Set down exactly the lines that run from the line with "Schematic diagram" to the end of the data, and nothing else.

━━━━

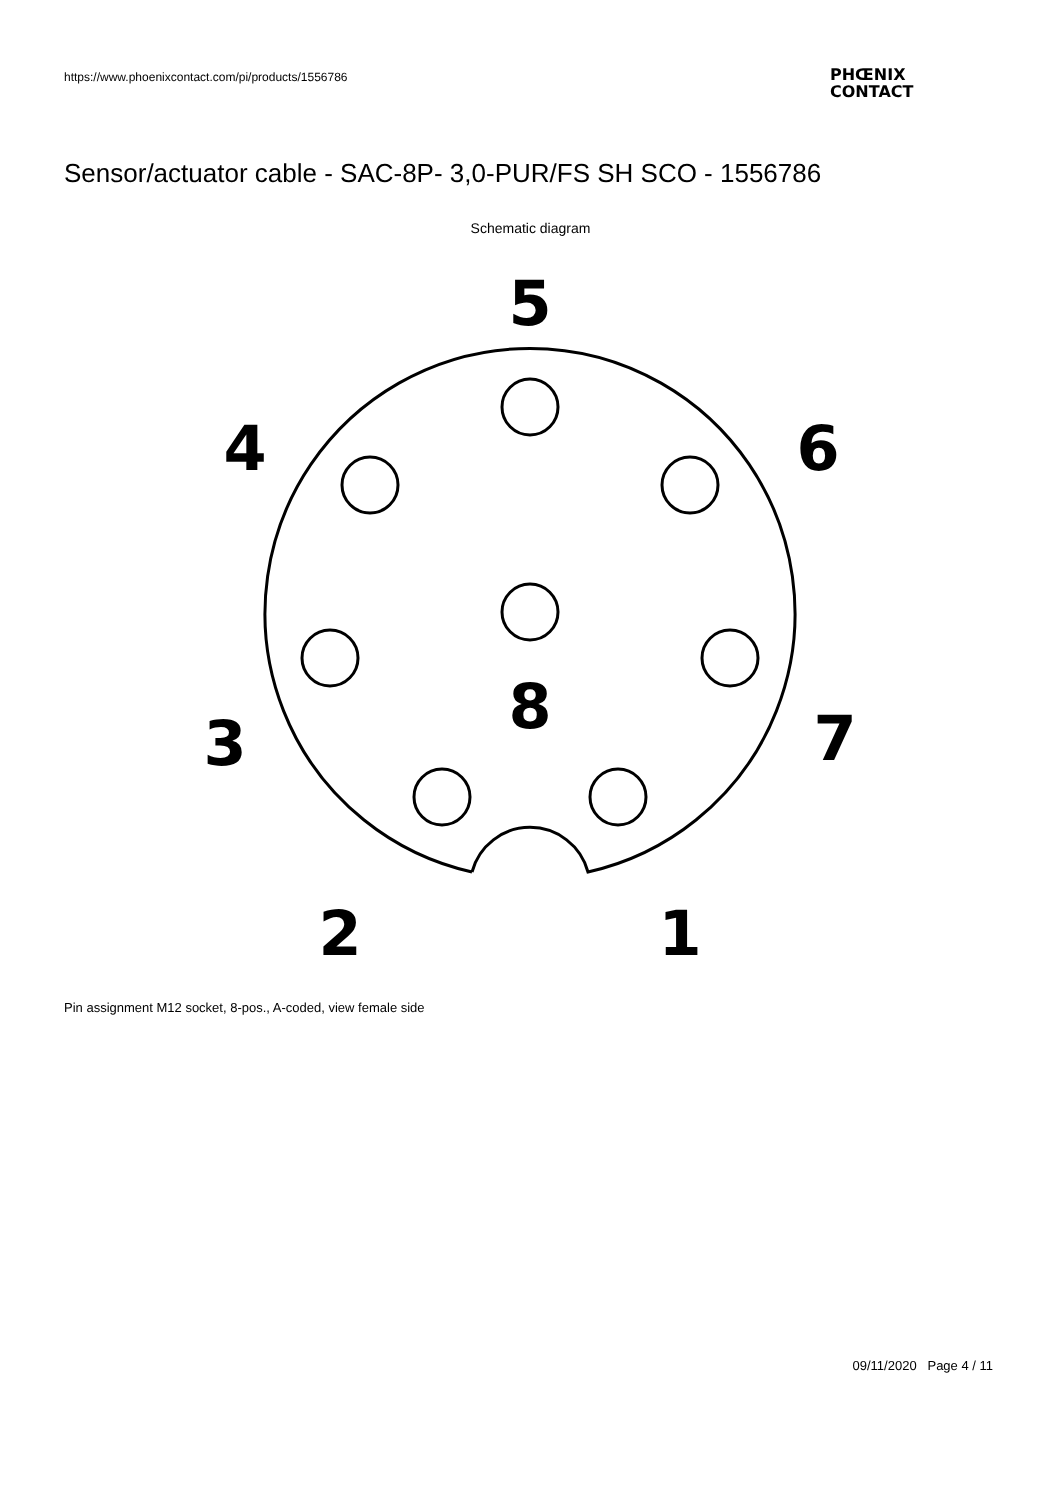https://www.phoenixcontact.com/pi/products/1556786
PHŒNIX
CONTACT
Sensor/actuator cable - SAC-8P- 3,0-PUR/FS SH SCO - 1556786
Schematic diagram
5
4
6
8
3
7
2
1
Pin assignment M12 socket, 8-pos., A-coded, view female side
09/11/2020 Page 4 / 11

━━━━

#### [Result for this task]
Schematic diagram
5
4
6
8
3
7
2
1
Pin assignment M12 socket, 8-pos., A-coded, view female side
09/11/2020 Page 4 / 11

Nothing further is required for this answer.